▼▼▼
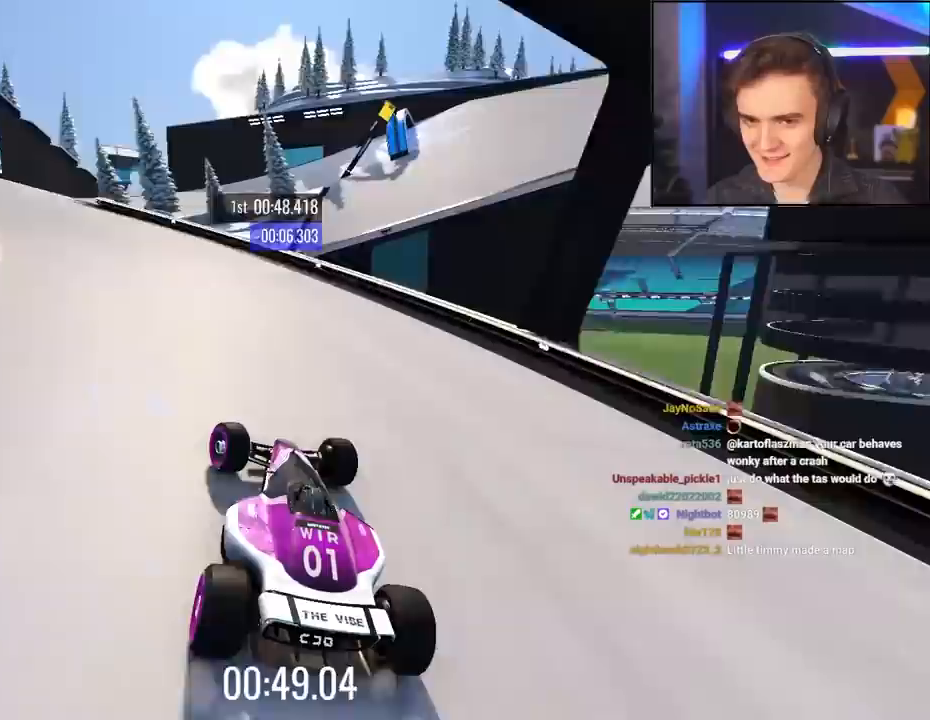
{"keys": ["up"], "events": [[17, "up", "up"], [100, "up", "down"], [484, "left", "up"]]}
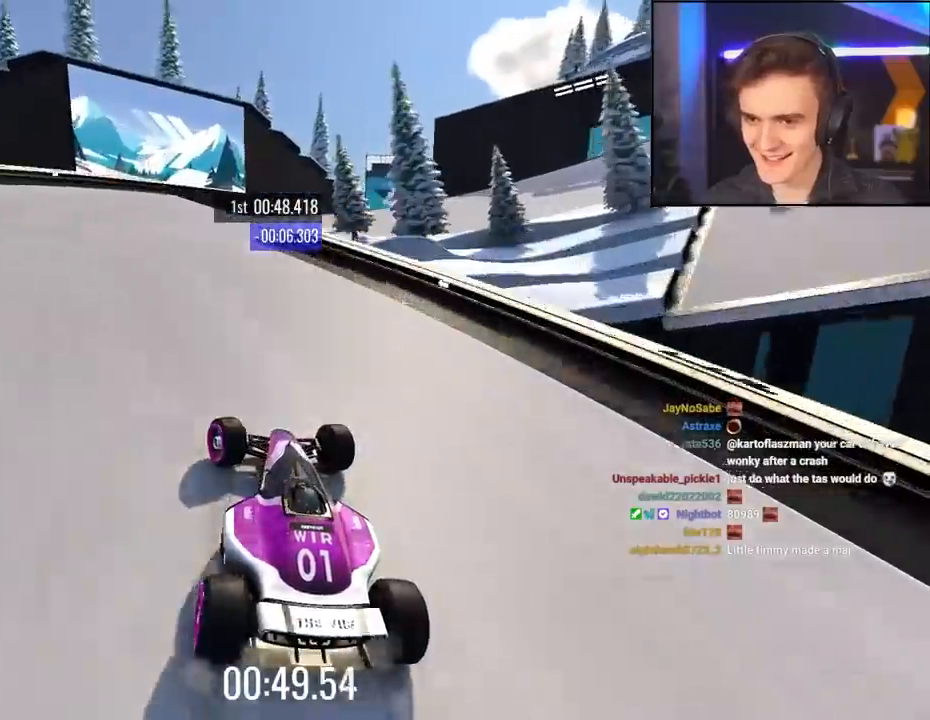
{"keys": ["up"], "events": [[117, "right", "down"], [417, "right", "up"]]}
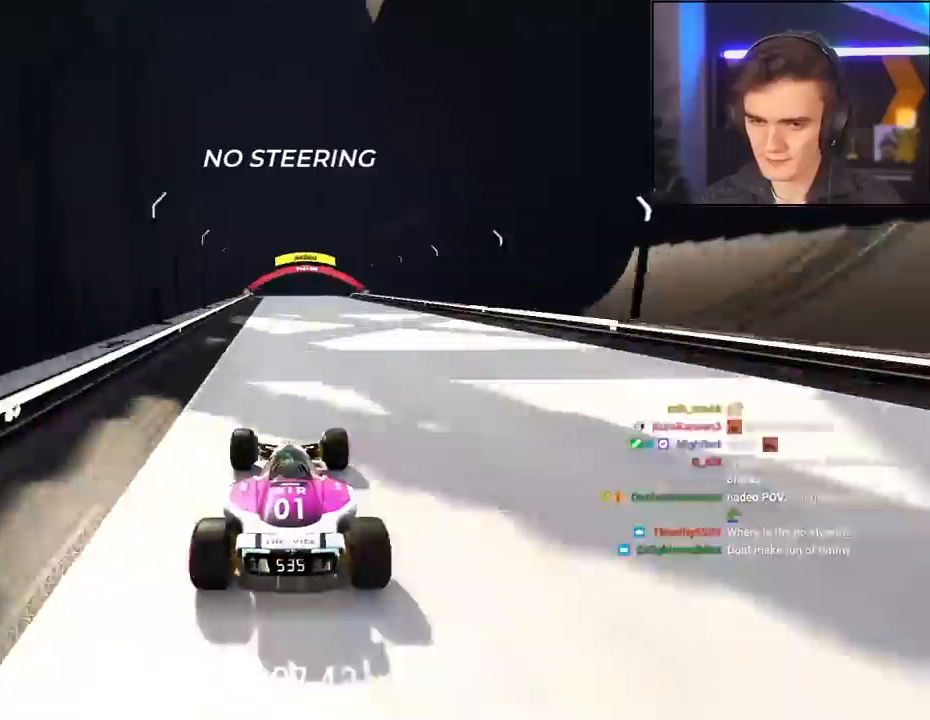
{"keys": ["up"], "events": []}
▲▲▲
* _Instructions for the task_
Repeat the material exactly. Skip the images.

* _Solution for this task_
{"keys": ["up"], "events": [[17, "up", "up"], [100, "up", "down"], [484, "left", "up"]]}
{"keys": ["up"], "events": [[117, "right", "down"], [417, "right", "up"]]}
{"keys": ["up"], "events": []}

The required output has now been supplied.